Directions: Within the listing below, filter for "produit" and copy every matching line.
_____
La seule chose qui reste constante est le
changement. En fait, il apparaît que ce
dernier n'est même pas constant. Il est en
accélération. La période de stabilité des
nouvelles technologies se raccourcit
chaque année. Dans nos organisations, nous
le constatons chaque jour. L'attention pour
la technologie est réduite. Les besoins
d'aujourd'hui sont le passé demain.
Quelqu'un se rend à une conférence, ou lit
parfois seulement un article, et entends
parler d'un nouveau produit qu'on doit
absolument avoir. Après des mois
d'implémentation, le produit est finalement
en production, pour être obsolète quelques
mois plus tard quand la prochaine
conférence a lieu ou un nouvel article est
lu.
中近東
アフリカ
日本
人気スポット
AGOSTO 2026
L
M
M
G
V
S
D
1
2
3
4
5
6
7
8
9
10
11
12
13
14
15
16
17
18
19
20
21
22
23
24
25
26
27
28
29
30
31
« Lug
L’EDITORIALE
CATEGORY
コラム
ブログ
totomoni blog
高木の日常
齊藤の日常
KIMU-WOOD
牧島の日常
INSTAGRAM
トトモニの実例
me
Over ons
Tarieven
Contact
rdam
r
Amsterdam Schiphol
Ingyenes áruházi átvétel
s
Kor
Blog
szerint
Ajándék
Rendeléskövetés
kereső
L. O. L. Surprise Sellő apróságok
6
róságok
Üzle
_____
Answer for this exercise:
parler d'un nouveau produit qu'on doit
d'implémentation, le produit est finalement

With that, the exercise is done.